THE nights are drawing in, the fire is lit and the cows are home.

Ruby remains at large in Brockenhurst but we will hopefully get her home in the next few days. Grandad’s cows were very obliging and brought themselves home.

It is lovely to see the fields full of cattle again and to hear them gently calling through the day. In another month our cows will begin to calve.

Lots of people ask why we calve in the late autumn rather than in spring.

As with many areas of common land the cattle are out in the Forest during the summer months and it would be very difficult to tend to them if they needed help calving or to tag the calves.

Although some commoners do calve on the Forest we prefer to calve at home.

Land is both scarce and expensive so we have to make the most of the little we have, meaning during the late spring and summer months we have to lay up our fields to make hay.

Calving later also means we can avoid the summer heat and flies which can cause problems.

We were delighted this week when the twins announced their plans to have a calf of their own, so that they can eventually have their own herd. They plan to sell the meat they produce in their own farm shop, apparently it is going to be in a converted tractor trailer so they can tow it around the campsites. The ingenuity of children never ceases to amaze me.

With the draft Agricultural Bill having just been published I do wonder if commoning will still be thriving when they are old enough to realise their dreams.

The bracken has been cut and will, weather permitting, be baled this week.

Bracken baling is a traditional practice. Not much straw is produced in the New Forest as the soil is poor, so commoners in the past used what they had.

My granny told me how they went out with a scythe to cut the bracken and brought it home where it was stored for winter bedding in a large rick which was thatched with heather.

Today we use our modern haymaking equipment which makes it a much easier job but perhaps just a bit less social…
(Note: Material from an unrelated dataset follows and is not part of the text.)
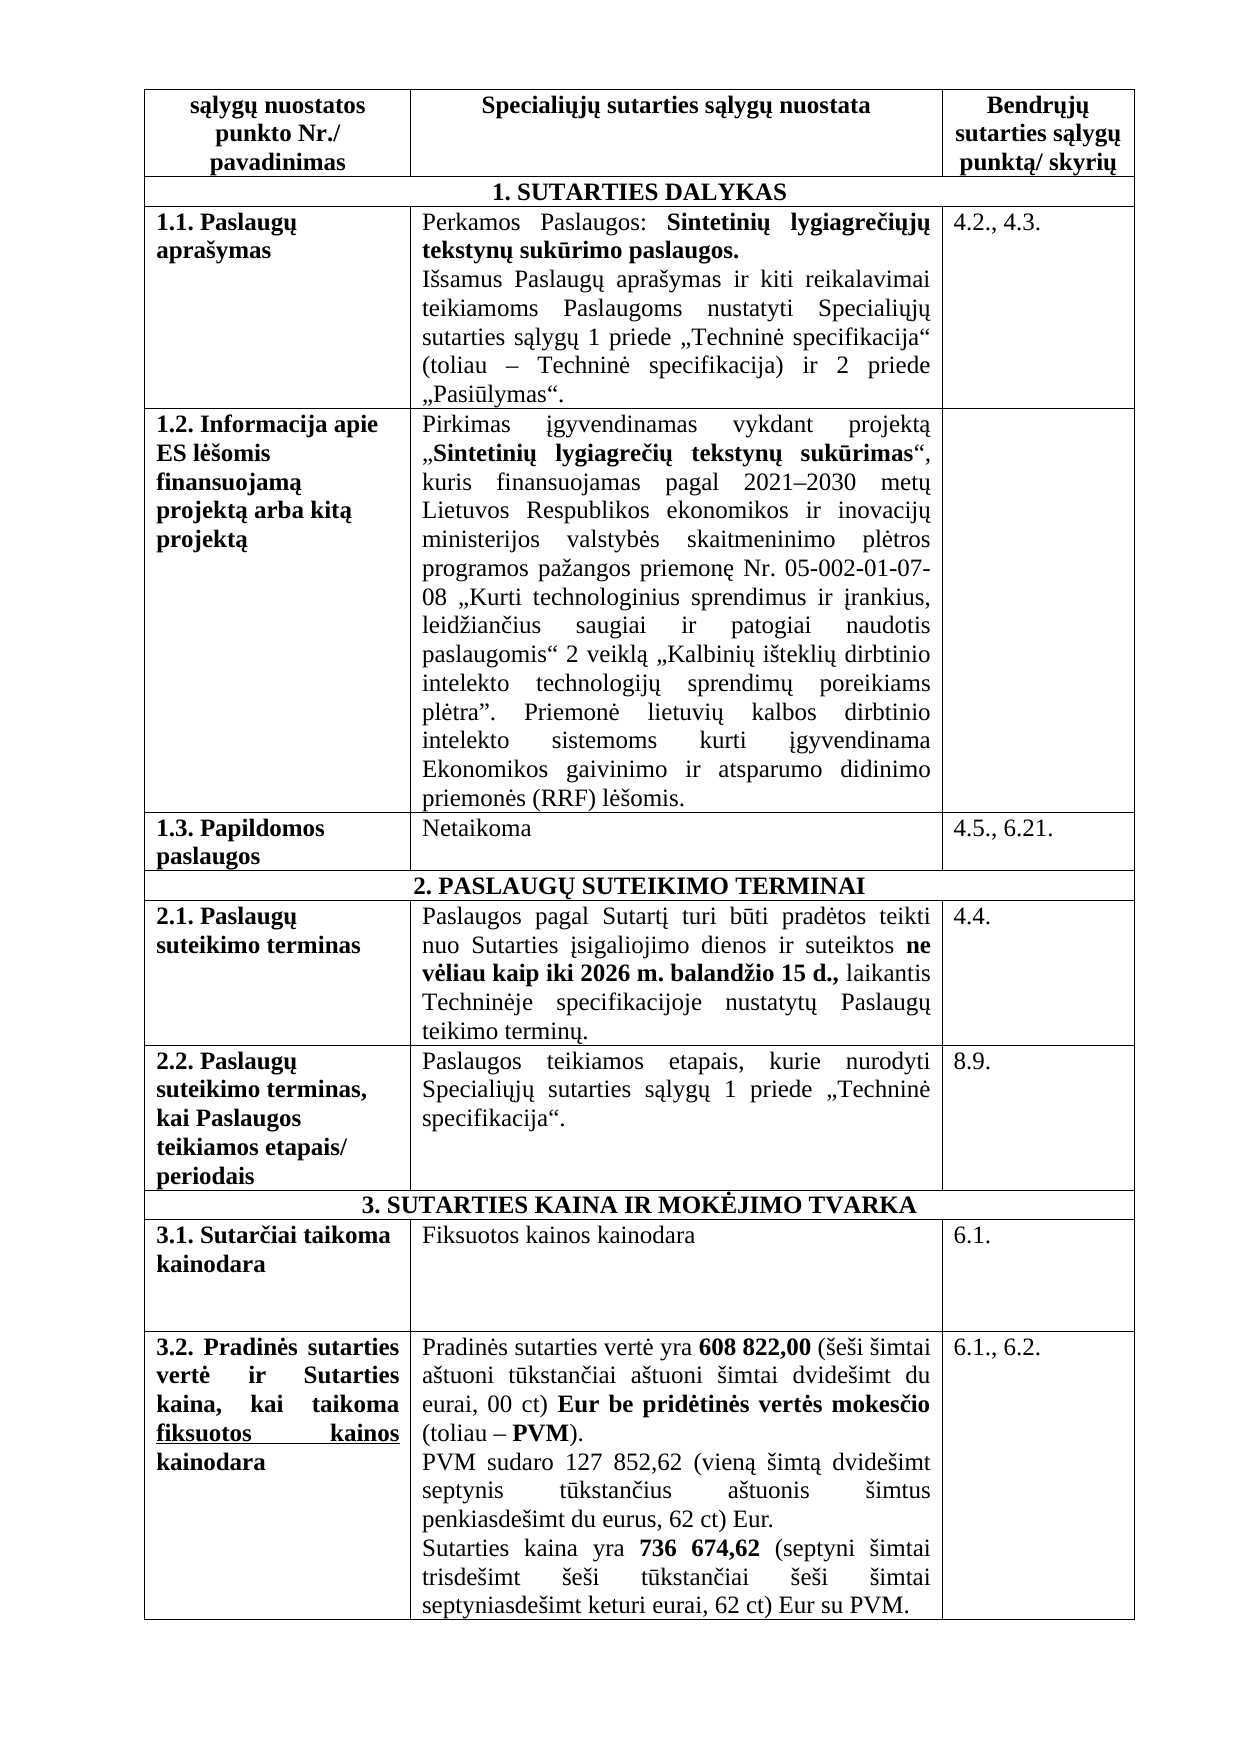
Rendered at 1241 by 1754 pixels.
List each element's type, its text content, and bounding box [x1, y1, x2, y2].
One of the sites where we bale our bracken is home to the rare Wild Gladiolus – a flower we love to hunt for in the summer months and which relies upon traditional grazing and management for its survival, liking a habitat with a little bracken but not a lot.

Many of the New Forest’s rare and precious flora and fauna rely upon traditional management and grazing for their survival.

I hope that Michael Gove and his colleagues at Defra recognise the many public goods which commoners provide, not just in the New Forest but across the country, our future to some extent is in their hands.